I grew up in church.  My earliest memories are in church.  I can remember the smell of wooden pews and the coolness of the wood on my face as I lie on them.  When I was in 3rd grade my parents initiated what became an incredibly messy divorce.  There were many factors contributing to their decisions.  But inescapably in the midst of these factors was the fact that my mom had found another man and my dad had found other women.  


The violence and chaos that ensued in our home during that period did incredible damage to everyone who lived there. Did their choices make them more fully human?  Did they create the conditions for intimacy and flourishing?  No.  

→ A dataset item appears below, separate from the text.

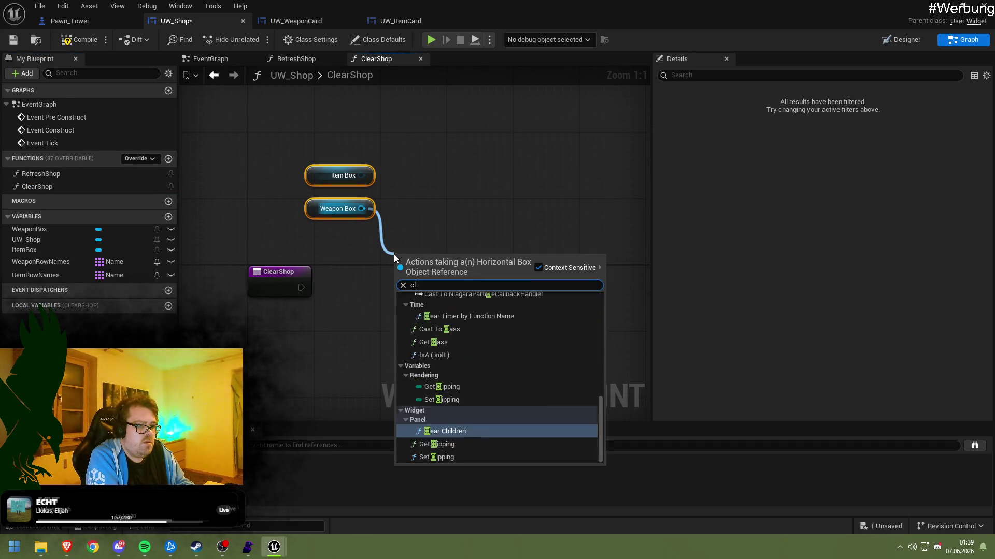
pyautogui.write('ear chil')
pyautogui.press('Return')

But here’s the scar.  Both of my parents were leaders in the church.  They knew, or should have known, that life with God makes us fully human.  They knew, or should have known, that some behaviors damage relationship with God and others.  And they should have, by God’s grace, with God’s help, under God’s mercy, chosen to say no to those things so that both they and their children could have experienced life.  

 

3. Chastity is impossible.  

A third objection to chastity is to dismiss it out of hand because it’s difficult.  Freud basically said, a sex drive is going to do what a sex drive is going to do.  Contemporary anthropologists say, we can see evidence of both pair bonding and infidelity in human culture throughout history, therefore infidelity must have an evolutionary advantage and we should just live with it.  Historians look at church history and recognize that even during periods where chastity was emphasized it wasn’t always followed.  

 

In the 12th century St. Dominic de Guzman founded an order of preachers whose mission was to live out their preaching and teaching ministry in the public square.  One of the most commonly articulated objections to his order was that it was implausible for Dominic to be able to expect these young men (mostly students) to be chaste if they’re out there in public and not sequestered off in a monastery somewhere. 

 

What do we say to this?  First, I think it’s important to point out that chastity is practiced and has been practiced.  (Simply pointing out that practicing chastity is difficult and therefore impossible to practice is like saying that calculus or chemistry is difficult and therefore impossible to learn.  The challenge of a beautiful mathematic proof or of insight into atomic composition is part of what makes the endeavor worthwhile.)  

 

Secondly, I think it’s important to point out that the practice of chastity created the conditions for single women and men to make celebrated contributions to the church and to the world throughout Christian history.  In an age where women would be expected to marry and have children Teresa of Avila, Clare, Monica, Catherine of Sienna, and many others were able to make significant cultural contributions as single women.  The contemporary western church finds it difficult to honor singles because (at least in the protestant tradition) we hold up marriage as the norm.  (This is true for single men as well.) 

 

Third, holding our sexual desire before God is ultimately humanizing.  Look at the Psalms.  Some of the Psalms, particularly the Psalms called imprecatory Psalms, have shocking language.  “Break the teeth of the wicked, Oh Lord…. Happy is the one who takes your children and dashes them against the rock.”  We think… woah!  What’s that about?  Is the bible invoking violence and hatred?  No!  The Psalms invite us to pray our rage and hold it before God.  Rage, anger, disillusionment, are all a part of life in a fallen world.  If we act out our rage on our sisters and brothers we dehumanize them and we dehumanize ourselves.  If on the other hand we pray our rage, hold it before the Lord, and entrust it to him, then we can be free…we can be transformed.  It is the same with our sexual desire.  We hold it before the Lord honestly.  We bring our desire and frustration to God and entrust ourselves to him.  And then…we can be free.  We can be whole.  When we act out our sexual desire and frustration on our brothers and sisters we diminish them.  We diminish ourselves.  When we pray our desire, loneliness, and frustration we experience healing and freedom. 


We live in a hyper-sexualized culture. If the church has a valuable contribution to make within this culture it’s likely to be in the recovery of the virtue of chastity.